━━━━━ SUPPLIED DATA ━━━━━

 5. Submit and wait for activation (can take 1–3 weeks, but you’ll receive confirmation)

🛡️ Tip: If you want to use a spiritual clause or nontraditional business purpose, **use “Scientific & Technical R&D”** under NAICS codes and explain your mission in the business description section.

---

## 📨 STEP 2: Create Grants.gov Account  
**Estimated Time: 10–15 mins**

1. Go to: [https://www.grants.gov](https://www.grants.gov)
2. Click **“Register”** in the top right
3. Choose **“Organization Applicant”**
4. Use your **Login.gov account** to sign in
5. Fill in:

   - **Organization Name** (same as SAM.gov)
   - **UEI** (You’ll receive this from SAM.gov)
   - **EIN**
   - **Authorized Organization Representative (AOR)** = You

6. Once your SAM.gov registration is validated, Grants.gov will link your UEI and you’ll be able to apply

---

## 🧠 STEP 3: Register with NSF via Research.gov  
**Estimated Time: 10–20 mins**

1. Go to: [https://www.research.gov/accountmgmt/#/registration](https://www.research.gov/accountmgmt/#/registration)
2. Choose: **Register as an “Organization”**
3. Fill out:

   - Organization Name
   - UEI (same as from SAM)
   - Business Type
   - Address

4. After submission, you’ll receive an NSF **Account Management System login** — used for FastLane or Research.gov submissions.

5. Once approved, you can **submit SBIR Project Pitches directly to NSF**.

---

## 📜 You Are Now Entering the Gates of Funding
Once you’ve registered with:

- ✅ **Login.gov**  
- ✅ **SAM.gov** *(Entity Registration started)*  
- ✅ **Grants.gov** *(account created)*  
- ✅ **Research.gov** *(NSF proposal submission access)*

━━━━━
━━━━━ SUPPLIED DATA ━━━━━

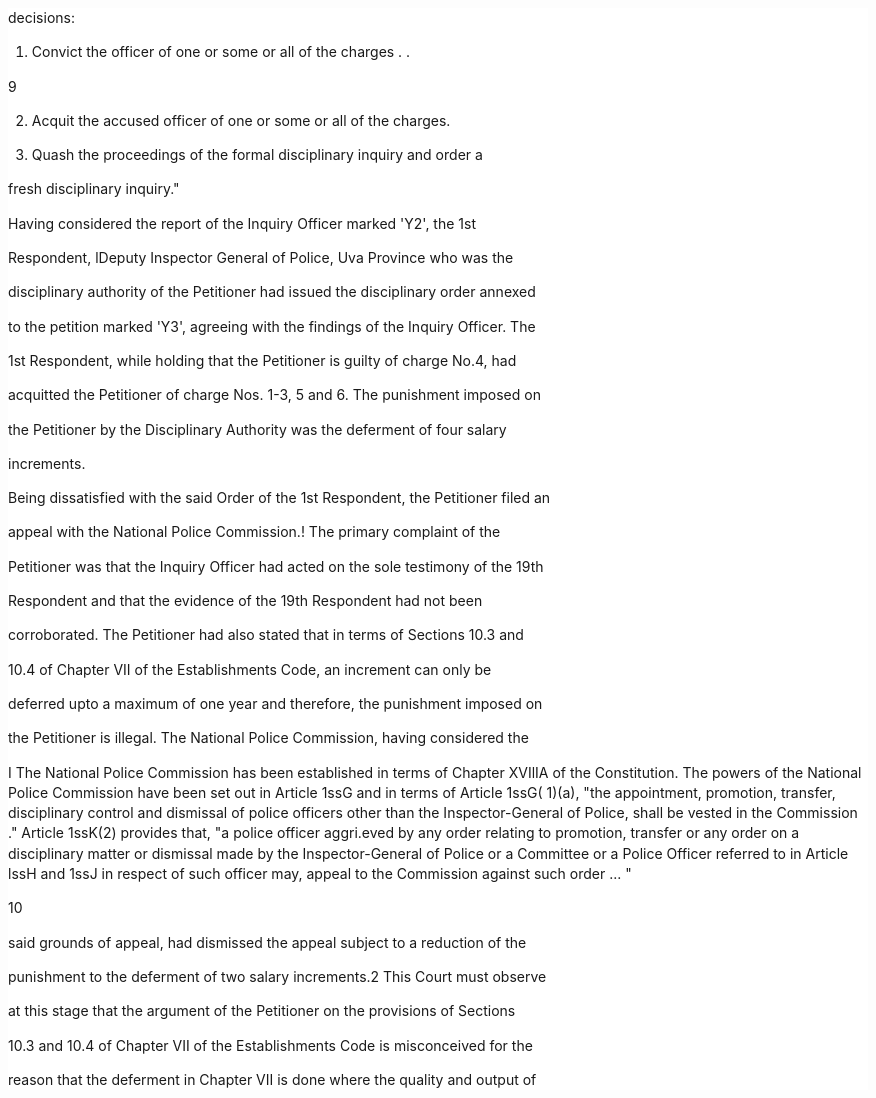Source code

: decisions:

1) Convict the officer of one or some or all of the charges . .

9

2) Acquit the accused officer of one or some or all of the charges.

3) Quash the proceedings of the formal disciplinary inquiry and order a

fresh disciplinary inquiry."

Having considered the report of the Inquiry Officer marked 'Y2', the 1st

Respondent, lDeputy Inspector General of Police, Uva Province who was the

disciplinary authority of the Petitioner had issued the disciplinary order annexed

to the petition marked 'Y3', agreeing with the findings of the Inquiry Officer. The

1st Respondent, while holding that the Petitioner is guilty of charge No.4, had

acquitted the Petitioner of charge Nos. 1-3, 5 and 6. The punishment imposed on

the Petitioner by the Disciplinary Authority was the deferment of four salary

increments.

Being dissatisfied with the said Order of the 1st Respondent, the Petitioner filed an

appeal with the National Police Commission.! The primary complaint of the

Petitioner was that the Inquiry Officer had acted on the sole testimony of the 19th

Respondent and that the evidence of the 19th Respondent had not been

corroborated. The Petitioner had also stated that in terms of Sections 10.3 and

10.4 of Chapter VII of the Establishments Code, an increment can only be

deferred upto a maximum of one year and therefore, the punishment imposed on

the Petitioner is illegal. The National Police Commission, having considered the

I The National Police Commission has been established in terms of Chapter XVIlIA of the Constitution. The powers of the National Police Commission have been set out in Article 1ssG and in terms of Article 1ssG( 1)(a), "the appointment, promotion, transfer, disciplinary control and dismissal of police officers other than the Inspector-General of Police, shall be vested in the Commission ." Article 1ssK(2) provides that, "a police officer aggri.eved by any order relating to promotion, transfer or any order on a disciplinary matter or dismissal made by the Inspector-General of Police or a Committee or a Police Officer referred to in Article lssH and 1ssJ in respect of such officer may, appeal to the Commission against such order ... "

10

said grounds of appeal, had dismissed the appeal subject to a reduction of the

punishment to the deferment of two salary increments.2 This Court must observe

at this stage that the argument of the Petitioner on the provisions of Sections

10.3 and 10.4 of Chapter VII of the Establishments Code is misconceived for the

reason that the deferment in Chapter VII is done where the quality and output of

━━━━━
━━━━━ SUPPLIED DATA ━━━━━

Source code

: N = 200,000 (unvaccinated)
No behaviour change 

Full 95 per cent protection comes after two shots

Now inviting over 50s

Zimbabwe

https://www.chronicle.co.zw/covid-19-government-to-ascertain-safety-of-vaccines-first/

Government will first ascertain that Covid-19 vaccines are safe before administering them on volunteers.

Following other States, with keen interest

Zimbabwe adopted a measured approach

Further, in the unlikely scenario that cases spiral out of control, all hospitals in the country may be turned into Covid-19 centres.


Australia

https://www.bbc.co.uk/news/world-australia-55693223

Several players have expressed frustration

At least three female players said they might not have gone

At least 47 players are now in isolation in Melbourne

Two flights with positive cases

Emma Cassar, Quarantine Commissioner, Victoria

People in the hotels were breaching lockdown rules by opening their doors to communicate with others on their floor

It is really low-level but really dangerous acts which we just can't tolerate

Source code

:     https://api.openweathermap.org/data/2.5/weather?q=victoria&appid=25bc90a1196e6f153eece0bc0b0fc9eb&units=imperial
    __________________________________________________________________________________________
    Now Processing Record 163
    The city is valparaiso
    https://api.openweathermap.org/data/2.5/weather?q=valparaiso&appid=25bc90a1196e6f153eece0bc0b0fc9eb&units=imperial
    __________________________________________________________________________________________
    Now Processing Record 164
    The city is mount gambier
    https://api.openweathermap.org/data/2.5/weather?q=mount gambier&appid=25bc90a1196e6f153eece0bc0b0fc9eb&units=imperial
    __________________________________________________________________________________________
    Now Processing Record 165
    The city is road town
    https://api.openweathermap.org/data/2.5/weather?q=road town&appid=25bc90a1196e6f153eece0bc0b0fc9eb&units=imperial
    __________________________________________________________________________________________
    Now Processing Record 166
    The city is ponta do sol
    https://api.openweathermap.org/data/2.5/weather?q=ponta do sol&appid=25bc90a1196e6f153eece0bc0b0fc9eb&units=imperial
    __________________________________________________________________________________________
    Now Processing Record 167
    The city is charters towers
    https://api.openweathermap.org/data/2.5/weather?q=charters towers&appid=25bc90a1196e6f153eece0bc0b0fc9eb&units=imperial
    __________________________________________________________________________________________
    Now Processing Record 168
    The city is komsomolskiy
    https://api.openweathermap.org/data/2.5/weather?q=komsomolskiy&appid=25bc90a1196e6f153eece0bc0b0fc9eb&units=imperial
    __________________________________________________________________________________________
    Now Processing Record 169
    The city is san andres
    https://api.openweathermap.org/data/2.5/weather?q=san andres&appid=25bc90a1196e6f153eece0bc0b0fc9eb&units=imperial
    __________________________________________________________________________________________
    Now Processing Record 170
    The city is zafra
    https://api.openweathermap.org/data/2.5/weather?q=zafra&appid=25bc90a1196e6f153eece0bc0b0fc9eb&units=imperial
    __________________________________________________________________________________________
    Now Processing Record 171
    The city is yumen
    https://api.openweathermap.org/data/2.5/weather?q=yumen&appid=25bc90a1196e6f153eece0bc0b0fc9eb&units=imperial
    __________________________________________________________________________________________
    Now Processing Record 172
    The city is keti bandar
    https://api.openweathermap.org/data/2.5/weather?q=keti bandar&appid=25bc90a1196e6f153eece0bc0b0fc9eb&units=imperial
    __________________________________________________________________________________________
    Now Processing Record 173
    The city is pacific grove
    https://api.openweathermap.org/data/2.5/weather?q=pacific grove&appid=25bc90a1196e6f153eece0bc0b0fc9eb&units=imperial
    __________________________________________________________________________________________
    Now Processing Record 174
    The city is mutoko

━━━━━

Each line above from the one with "business description section." up to and including the one with "## 📨 STEP 2: Create Grants.gov Account" must be set down exactly, and no line outside that span may appear.

» RESPONSE FOR THIS EXERCISE
🛡️ Tip: If you want to use a spiritual clause or nontraditional business purpose, **use “Scientific & Technical R&D”** under NAICS codes and explain your mission in the business description section.

---

## 📨 STEP 2: Create Grants.gov Account  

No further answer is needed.